What made you decide to move to Japan?

Back in June 2009 I visited Japan for the first time and I think it was love at first sight. The countryside is beautiful, but I really love Tokyo. It’s like an intricate machine with millions of pieces all working together harmoniously. Being in the center of that really inspires me everyday.

Was the transition smooth from a work standpoint? How much of your business is internet-based versus location-based?

It was nearly seamless. I do almost all of my work online, so besides the time difference my workflow hasn’t changed much.

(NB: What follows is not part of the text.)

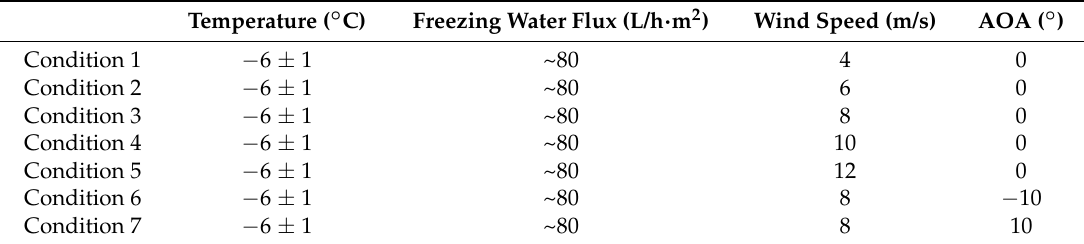
Table 2. Icing conditions for ice-accumulation tests on wind blade samples. AOA = angle of attack.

How do you handle the costs of relocation and travel? Do you have to take on other jobs besides illustration?

I decided I wanted to live and work in Japan about a year in advance, so it gave me a lot of time to save up for my travel expenses and about three months of living expenses. Although I arrived with a decent amount of financial padding, I really tried to be as frugal as possible until I felt financially stable.

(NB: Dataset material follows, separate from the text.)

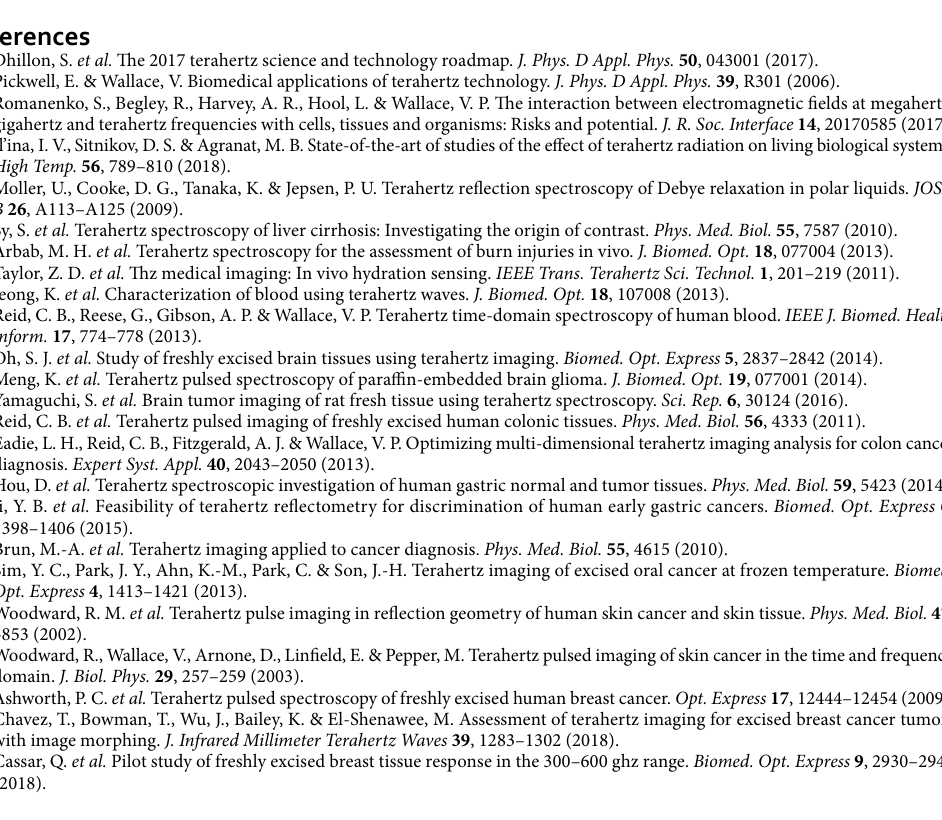
Figure 15. TS#3 tissue sample classification maps at 550-GHz for (cid:31) two best thresholds. “Not applicable” refers to regions where the binary pathology classification and the binary terahertz classification image do not match spatially. The values listed in each box are respectively standing for the refractive index threshold, the true positive rate and the false positive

Initially I wanted to focus solely on freelancing in Tokyo, but after some research I realized I needed to secure I job at a Japanese company in order to obtain a work visa. It’s very difficult to sponsor your own work visa as a freelancer unless you’ve previously worked in Japan.

After about a month of hustling I managed to land a position at a small Japanese company where I did graphic design and illustration for mobile applications. This gave me a stable income and a work visa, while also allowing me to freelance.

How do you approach meeting friends and networking in a new country with a new language?

This is tough because I’m really a shy person when it comes to introducing myself and meeting new people. Along with networking online, I try to attend various events and meet-ups around the city as much as possible to network. The language barrier is difficult though. I spend a lot of time studying Japanese so I can improve the way I communicate with people.

What types of promotion do you use for your illustration work? Has that changed now that you are in a different country?

The way I promote online hasn’t changed too much. I still try to build traffic and web presence by getting my work featured on various websites and uploading my work to design communities like Behance, etc. The biggest difference now is I spend significantly more time networking in person. I’m still trying to break into the market, so I need to use every opportunity I can to promote.

Can you describe your current illustration studio setup? How do you do your work?

Right now my current setup consists of 21.5” iMac, large Wacom Intuos4, and a simple table for drawing. Because I’m kind of a minimalist and I work from my small apartment I like to keep things simple to conserve space. I really hate having clutter in my life.

When I create a new illustration I usually have a rough idea of what I want to draw, but gather my reference materials so I can decide on the details of what I want to create. I have a few folders on my computer where I save reference material like fashion magazine scans, and street style photos that I look at while drawing.

I draw my line work with just paper and pencil or sometimes ball point pen. I’ve been trying to migrate to drawing on my computer directly, however it still feels too unnatural. After completing the line work on paper I scan the drawing and add color with PhotoShop or SAI Paint Tool(a popular Japanese program). I’m constantly trying to tweak my technique so I don’t really have a standard process.

Do you think location matters for a working illustrator? Why or why not?

I feel like location is becoming less and less relevant. When you can promote your work and deliver worldwide with just an internet connection, location doesn’t seem to matter. There are no longer limits to who you can work for and where you can work from.

What are the greatest challenges in relocating as an illustrator? The greatest rewards?

The fear of failing. The fear I don’t posses the skills or drive to succeed. Even though I have goals I’d like to achieve I have doubts about my ability to accomplish them. At the same time, the most rewarding thing is the challenge itself. Succeeding in starting a career in another country, and living in an inspirational place is my reward.